TASK DETAILS: Copy out exactly the stretch of the listing below that begins at the line containing "[What time is" and ends at the line containing "828 997 153#", and copy nothing outside it.

EXTRACTED RECORDS:
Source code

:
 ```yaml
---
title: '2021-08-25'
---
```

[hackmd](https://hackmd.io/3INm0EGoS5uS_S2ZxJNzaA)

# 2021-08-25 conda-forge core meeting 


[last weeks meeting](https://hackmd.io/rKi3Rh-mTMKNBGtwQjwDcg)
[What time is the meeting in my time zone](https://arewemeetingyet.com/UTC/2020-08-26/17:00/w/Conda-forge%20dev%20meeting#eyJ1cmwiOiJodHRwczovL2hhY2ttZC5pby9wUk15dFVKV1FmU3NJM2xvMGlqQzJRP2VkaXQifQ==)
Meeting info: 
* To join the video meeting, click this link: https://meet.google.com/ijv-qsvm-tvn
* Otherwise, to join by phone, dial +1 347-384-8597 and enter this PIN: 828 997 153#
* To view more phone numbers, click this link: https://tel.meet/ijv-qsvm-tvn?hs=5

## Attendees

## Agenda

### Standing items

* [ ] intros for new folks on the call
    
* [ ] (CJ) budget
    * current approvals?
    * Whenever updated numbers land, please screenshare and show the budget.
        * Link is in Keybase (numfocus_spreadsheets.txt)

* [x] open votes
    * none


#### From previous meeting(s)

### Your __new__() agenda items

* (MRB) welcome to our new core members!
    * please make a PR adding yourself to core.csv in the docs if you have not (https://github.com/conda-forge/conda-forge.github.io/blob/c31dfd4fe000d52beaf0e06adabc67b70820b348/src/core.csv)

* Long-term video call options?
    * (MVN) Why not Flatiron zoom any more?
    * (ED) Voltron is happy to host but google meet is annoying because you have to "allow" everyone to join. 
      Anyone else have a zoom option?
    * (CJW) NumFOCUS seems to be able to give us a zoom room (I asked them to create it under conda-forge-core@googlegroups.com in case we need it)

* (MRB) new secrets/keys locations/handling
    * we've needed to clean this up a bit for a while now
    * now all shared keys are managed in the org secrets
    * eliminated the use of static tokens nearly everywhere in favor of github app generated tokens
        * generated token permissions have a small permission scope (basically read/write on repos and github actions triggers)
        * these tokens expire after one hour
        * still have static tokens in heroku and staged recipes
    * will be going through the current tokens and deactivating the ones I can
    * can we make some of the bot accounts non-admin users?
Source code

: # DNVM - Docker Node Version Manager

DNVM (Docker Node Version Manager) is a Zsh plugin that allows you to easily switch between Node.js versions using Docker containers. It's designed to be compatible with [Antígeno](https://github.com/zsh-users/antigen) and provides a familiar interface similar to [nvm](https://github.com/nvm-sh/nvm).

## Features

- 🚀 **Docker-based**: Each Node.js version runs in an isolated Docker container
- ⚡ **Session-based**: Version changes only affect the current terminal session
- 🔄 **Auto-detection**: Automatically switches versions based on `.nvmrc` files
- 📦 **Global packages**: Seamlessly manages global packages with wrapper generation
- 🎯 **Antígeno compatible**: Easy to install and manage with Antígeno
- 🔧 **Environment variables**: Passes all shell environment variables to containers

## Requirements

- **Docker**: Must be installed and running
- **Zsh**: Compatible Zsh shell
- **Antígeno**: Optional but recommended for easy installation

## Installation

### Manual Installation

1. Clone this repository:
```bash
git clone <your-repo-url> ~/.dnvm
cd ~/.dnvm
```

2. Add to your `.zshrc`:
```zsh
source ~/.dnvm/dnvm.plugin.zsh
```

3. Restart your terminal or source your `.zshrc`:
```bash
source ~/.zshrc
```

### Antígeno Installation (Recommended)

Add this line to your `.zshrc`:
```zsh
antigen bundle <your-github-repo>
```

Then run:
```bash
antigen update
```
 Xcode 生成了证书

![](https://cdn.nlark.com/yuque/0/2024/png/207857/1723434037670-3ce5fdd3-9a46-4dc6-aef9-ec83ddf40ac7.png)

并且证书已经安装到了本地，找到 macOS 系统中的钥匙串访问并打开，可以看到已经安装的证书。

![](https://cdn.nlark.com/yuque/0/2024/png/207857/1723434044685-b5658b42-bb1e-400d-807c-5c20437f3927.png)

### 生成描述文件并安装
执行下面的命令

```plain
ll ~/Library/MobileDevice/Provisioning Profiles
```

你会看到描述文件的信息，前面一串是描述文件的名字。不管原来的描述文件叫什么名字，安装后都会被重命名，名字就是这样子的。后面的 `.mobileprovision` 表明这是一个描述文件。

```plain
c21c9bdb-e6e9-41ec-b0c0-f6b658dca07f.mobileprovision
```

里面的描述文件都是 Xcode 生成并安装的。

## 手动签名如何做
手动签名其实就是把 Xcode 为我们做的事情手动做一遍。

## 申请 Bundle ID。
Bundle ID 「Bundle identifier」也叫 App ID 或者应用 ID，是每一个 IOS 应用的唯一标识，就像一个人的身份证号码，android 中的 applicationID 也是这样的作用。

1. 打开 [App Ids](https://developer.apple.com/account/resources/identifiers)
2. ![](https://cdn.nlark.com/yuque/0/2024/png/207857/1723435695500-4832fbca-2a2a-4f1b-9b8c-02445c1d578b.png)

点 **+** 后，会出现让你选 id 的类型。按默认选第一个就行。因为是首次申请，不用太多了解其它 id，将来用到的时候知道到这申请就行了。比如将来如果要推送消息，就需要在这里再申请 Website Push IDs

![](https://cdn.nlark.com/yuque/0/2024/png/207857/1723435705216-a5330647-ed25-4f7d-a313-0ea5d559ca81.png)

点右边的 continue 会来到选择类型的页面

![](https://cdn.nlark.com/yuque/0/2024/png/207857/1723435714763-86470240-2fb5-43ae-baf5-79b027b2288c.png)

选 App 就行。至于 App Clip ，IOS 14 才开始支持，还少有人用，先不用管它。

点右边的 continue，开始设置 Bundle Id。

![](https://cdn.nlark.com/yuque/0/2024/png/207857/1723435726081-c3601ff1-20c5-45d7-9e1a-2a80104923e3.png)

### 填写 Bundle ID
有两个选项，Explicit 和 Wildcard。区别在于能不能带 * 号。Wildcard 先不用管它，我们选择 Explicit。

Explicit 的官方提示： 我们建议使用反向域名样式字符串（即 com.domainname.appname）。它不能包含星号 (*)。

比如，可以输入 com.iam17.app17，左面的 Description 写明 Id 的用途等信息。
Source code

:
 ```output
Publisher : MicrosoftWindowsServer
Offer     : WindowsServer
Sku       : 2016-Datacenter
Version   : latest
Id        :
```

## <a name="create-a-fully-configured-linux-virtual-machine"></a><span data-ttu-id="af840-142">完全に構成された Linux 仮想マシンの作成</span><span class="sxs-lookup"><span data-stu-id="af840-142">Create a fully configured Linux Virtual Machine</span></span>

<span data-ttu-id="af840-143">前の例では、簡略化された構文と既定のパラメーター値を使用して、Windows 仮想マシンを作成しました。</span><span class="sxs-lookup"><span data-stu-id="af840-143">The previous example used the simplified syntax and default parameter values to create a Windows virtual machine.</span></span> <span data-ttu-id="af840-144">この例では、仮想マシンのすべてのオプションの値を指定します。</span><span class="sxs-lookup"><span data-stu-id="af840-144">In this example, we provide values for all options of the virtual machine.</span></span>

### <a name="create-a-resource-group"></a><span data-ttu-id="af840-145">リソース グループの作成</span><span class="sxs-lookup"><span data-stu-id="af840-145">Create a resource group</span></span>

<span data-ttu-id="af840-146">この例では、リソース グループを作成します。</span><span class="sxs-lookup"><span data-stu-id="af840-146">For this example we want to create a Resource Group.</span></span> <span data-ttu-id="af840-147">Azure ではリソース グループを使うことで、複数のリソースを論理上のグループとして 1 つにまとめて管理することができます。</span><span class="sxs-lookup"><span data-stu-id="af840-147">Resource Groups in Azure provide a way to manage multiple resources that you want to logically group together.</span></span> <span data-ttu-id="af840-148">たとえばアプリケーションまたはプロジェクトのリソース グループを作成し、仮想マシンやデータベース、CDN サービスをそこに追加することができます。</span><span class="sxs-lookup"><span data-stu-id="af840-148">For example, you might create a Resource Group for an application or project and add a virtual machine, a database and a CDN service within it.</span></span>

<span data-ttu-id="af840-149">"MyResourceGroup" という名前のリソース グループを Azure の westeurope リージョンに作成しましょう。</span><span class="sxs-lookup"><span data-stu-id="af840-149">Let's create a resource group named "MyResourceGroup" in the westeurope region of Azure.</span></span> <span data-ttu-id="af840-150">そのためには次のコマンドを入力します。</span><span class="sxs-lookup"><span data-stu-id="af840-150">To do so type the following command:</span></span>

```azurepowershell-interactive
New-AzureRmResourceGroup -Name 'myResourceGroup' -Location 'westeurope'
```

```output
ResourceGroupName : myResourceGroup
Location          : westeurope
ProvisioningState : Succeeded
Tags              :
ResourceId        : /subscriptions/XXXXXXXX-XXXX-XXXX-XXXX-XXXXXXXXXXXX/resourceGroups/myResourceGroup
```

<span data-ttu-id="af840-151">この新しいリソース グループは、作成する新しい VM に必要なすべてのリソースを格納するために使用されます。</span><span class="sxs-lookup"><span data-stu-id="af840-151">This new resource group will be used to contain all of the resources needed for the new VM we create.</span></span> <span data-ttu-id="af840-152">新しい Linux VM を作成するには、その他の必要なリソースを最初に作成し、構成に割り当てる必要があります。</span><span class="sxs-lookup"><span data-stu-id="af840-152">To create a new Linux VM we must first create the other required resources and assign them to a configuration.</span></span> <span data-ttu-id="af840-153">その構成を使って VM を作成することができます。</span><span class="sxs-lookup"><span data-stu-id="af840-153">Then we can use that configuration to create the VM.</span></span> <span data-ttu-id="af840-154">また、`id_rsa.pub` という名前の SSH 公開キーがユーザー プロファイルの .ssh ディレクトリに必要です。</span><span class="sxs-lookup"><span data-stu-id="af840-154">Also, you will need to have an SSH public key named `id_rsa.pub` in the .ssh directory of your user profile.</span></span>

SOLVED EXERCISE:
[What time is the meeting in my time zone](https://arewemeetingyet.com/UTC/2020-08-26/17:00/w/Conda-forge%20dev%20meeting#eyJ1cmwiOiJodHRwczovL2hhY2ttZC5pby9wUk15dFVKV1FmU3NJM2xvMGlqQzJRP2VkaXQifQ==)
Meeting info: 
* To join the video meeting, click this link: https://meet.google.com/ijv-qsvm-tvn
* Otherwise, to join by phone, dial +1 347-384-8597 and enter this PIN: 828 997 153#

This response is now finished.